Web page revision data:
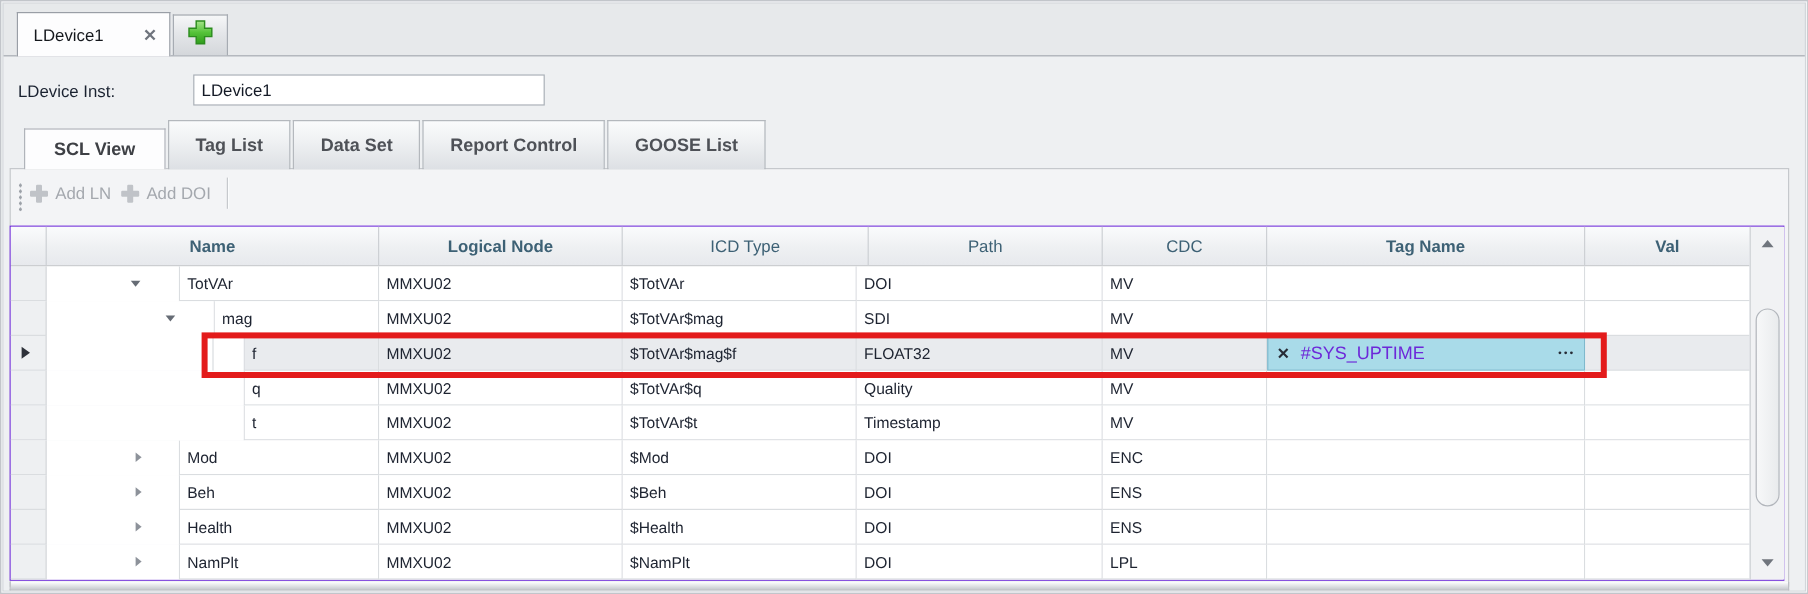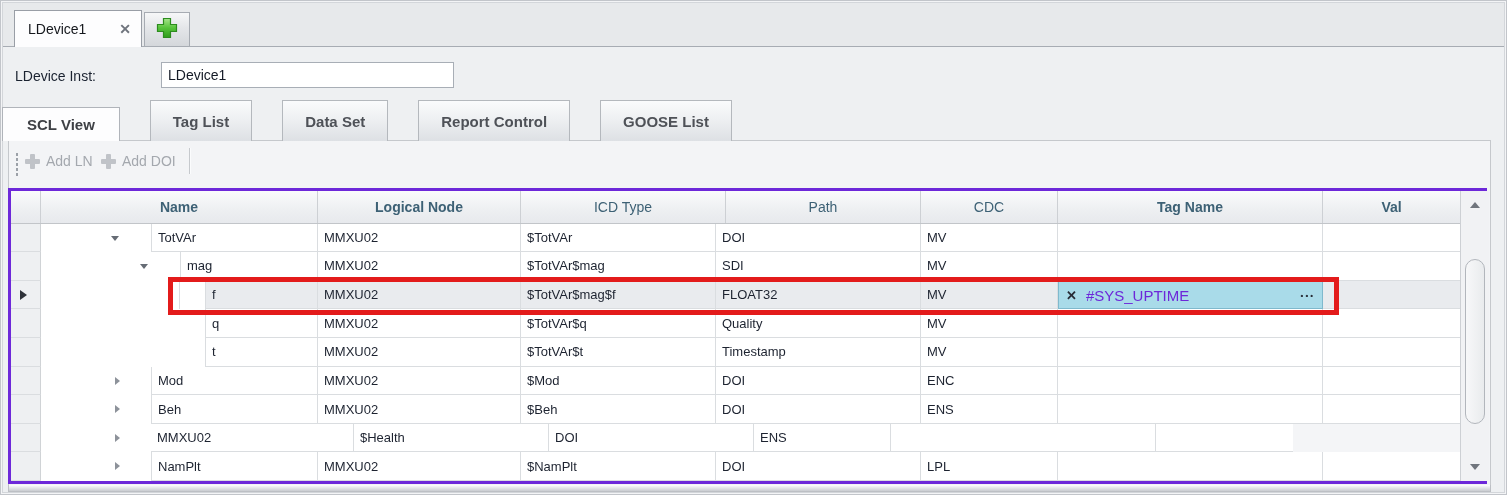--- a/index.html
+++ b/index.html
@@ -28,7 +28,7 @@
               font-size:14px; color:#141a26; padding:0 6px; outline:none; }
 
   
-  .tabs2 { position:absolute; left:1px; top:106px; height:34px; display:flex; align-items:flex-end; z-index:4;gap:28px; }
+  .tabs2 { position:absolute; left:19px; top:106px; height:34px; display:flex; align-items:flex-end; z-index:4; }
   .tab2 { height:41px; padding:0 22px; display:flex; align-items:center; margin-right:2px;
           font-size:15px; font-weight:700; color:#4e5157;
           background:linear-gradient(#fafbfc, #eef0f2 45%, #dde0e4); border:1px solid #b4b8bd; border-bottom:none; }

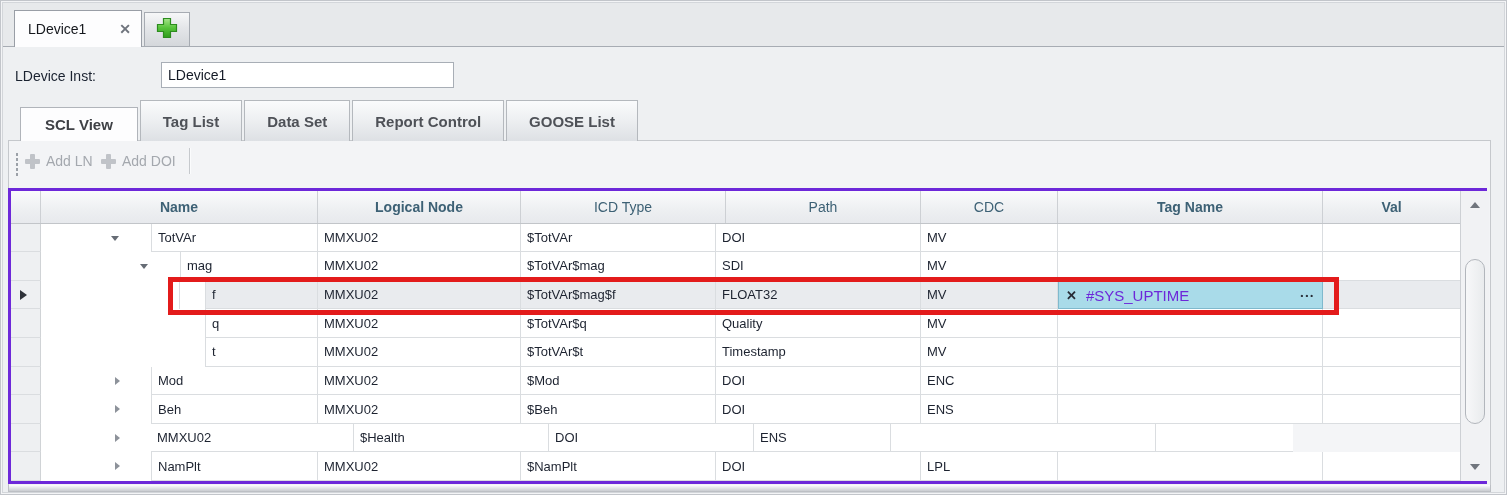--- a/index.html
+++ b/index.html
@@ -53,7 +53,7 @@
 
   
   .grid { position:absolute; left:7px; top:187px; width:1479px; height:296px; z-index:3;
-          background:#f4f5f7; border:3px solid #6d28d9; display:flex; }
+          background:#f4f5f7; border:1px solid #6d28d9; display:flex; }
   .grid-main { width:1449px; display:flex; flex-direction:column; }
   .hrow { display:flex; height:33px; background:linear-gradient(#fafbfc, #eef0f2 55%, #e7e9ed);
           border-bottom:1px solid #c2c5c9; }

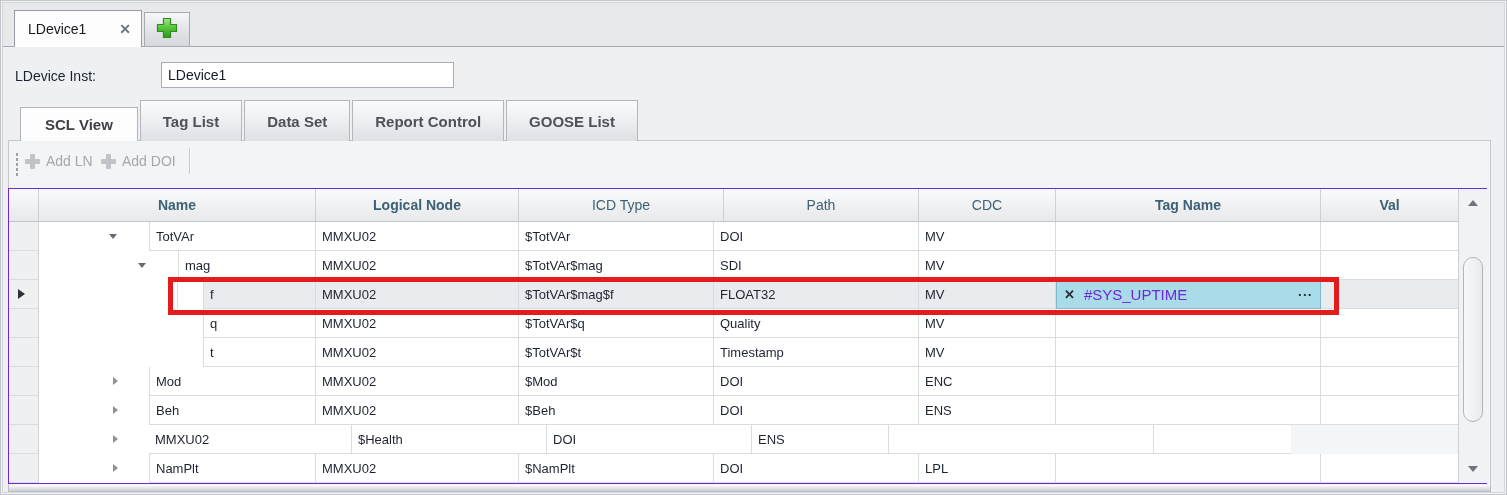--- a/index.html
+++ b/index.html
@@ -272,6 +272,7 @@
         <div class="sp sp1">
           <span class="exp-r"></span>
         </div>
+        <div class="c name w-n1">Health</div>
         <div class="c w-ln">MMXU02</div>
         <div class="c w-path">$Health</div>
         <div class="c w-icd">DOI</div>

* Your objective:
Copy out every line of the records that the string "height" appears in.

* Written response:
-  .tabs2 { position:absolute; left:1px; top:106px; height:34px; display:flex; align-items:flex-end; z-index:4;gap:28px; }
+  .tabs2 { position:absolute; left:19px; top:106px; height:34px; display:flex; align-items:flex-end; z-index:4; }
   .tab2 { height:41px; padding:0 22px; display:flex; align-items:center; margin-right:2px;
   .grid { position:absolute; left:7px; top:187px; width:1479px; height:296px; z-index:3;
   .hrow { display:flex; height:33px; background:linear-gradient(#fafbfc, #eef0f2 55%, #e7e9ed);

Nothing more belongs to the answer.